To illustrate the disparity I have benchmarked a number of devices using a “real world” file copy test in a Windows environment. I only focused on writes because they are generally slower than reads in flash technology. Knowing that smaller file transfers are much less efficient than large file transfers, my tests involved copying many files of a given size and seeing what kind of throughput the devices achieved as the file size changed. The results are shown in the graph below. I also pulled out some samples and put them in a table so you can see the lower end numbers.

The trend is very clear. You get better throughput when you transfer large files, than if you transfer lots of small files. In fact the difference can be astounding. Let’s look at Vendor A for example. If you were to copy 128 MB of data onto vendor A’s product, the theoretical best case time for the copy would be 128 MB /(19 MB/s) = 6.74 seconds. The reality however is that it would take almost 4.5 hours if that 100 MB were made up of 2 KB files.
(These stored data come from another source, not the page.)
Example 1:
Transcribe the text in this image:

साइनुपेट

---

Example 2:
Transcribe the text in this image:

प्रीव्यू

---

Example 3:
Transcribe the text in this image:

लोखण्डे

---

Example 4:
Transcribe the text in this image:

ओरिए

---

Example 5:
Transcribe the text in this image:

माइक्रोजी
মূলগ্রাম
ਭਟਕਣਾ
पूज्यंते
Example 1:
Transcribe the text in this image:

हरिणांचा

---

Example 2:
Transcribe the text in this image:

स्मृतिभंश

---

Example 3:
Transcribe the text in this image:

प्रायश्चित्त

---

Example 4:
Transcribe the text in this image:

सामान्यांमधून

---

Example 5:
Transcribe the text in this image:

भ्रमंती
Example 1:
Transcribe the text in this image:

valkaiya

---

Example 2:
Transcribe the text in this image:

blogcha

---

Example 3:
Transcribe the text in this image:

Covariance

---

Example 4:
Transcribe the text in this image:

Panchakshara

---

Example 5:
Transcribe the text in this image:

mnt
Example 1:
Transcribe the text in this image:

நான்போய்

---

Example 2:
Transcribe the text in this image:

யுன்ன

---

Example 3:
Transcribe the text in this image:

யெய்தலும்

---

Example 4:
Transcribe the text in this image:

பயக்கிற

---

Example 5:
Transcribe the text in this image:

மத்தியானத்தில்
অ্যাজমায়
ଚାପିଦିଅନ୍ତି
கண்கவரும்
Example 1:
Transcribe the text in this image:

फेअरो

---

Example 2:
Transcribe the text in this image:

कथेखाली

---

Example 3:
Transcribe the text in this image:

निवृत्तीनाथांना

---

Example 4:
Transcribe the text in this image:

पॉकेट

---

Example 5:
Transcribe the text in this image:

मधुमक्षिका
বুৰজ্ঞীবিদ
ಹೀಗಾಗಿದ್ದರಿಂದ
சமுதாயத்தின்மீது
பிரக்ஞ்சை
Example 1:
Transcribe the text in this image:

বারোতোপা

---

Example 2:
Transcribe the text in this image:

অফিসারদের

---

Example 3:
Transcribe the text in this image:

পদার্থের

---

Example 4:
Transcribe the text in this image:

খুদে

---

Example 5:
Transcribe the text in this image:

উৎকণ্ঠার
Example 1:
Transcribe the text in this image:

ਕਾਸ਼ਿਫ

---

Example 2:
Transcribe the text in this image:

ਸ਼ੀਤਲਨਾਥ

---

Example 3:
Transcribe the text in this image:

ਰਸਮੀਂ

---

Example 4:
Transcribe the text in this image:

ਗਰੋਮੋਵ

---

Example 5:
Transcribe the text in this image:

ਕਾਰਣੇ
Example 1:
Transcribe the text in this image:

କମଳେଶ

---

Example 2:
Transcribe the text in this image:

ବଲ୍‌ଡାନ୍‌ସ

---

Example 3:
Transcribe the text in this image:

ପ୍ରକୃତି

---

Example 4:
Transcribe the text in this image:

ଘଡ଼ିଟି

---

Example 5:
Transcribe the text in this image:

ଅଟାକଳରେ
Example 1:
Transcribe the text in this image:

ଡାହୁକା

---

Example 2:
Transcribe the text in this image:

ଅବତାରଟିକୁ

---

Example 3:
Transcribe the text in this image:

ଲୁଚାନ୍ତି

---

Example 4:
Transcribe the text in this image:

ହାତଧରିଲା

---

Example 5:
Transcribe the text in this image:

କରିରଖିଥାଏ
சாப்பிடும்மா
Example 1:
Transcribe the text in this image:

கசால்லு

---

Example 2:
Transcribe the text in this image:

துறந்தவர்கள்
The best case (from the table) is that this 128 MB consists of four 32 MB files to copy and would take just over 15 seconds.
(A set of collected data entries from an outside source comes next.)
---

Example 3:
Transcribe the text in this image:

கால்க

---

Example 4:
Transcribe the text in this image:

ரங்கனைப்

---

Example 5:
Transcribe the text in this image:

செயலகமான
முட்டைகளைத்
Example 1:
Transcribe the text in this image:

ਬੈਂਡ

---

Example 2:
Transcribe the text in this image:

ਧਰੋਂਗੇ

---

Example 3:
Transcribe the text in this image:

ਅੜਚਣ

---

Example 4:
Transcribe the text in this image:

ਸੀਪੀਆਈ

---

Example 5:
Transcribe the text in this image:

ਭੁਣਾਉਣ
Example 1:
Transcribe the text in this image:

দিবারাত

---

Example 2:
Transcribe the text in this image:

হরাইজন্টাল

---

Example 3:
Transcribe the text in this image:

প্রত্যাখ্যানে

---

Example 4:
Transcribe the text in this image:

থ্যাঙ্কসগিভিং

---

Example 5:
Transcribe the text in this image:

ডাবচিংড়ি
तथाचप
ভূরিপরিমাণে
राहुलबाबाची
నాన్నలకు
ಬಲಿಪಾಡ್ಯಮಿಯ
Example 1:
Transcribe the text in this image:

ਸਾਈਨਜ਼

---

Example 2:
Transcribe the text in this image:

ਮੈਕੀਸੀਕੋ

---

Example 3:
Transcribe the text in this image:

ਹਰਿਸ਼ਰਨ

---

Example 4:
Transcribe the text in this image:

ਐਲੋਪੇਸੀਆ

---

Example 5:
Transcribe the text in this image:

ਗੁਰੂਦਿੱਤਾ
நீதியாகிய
Why is there such a discrepancy? It turns out that there is a lot of overhead in copying many files. File copies are not just about writing the data contained in the files, but also require updates to the file system data structures to keep track of the files and pieces of files. The result is that the device is hit with many extra reads and writes. The more files you have, the more overhead there is and when the files are very small, the overhead becomes significant. That being said, some devices handle the overhead much better than others. Vendor C for could handle the 2 KB file set in 39 minutes. I’d rather wait 39 minutes than 4.5 hours.
You might think that having so many 2 KB files is unrealistic so I decided to check my Internet Explorer Temporary Internet Files cache to see a sample of real data. It reported 130 MB in 2,268 files which is an average file size of about 60 KB. Rounding up to 64 KB and using the table here is how the vendors would stack up if I were to copy this directory onto each device:
Vendor A: 8.3 minutes
Vendor B: 2.2 minutes
Vendor C: 52 seconds
Vendor D: 3.0 minutes
Vendor E: 3.5 minutes
Your day to day information comes in all sizes. Browser cookies are on the order of hundreds of bytes while my Outlook .pst file is pushing 2 GB. It’s important to realize that such a range can have a drastic effect on transfer speeds.
Unfortunately, the only numbers you probably see quoted are optimal numbers, derived in contrived test situations that in most cases are far from the reality that you work in. It reminds me of some car commercials where you see a single car driving at enormous speed on an infinite, flat, empty plain. It looks fantastic, except you know that you’ll be stuck in traffic jams every day and the mileage and experience won’t be the same.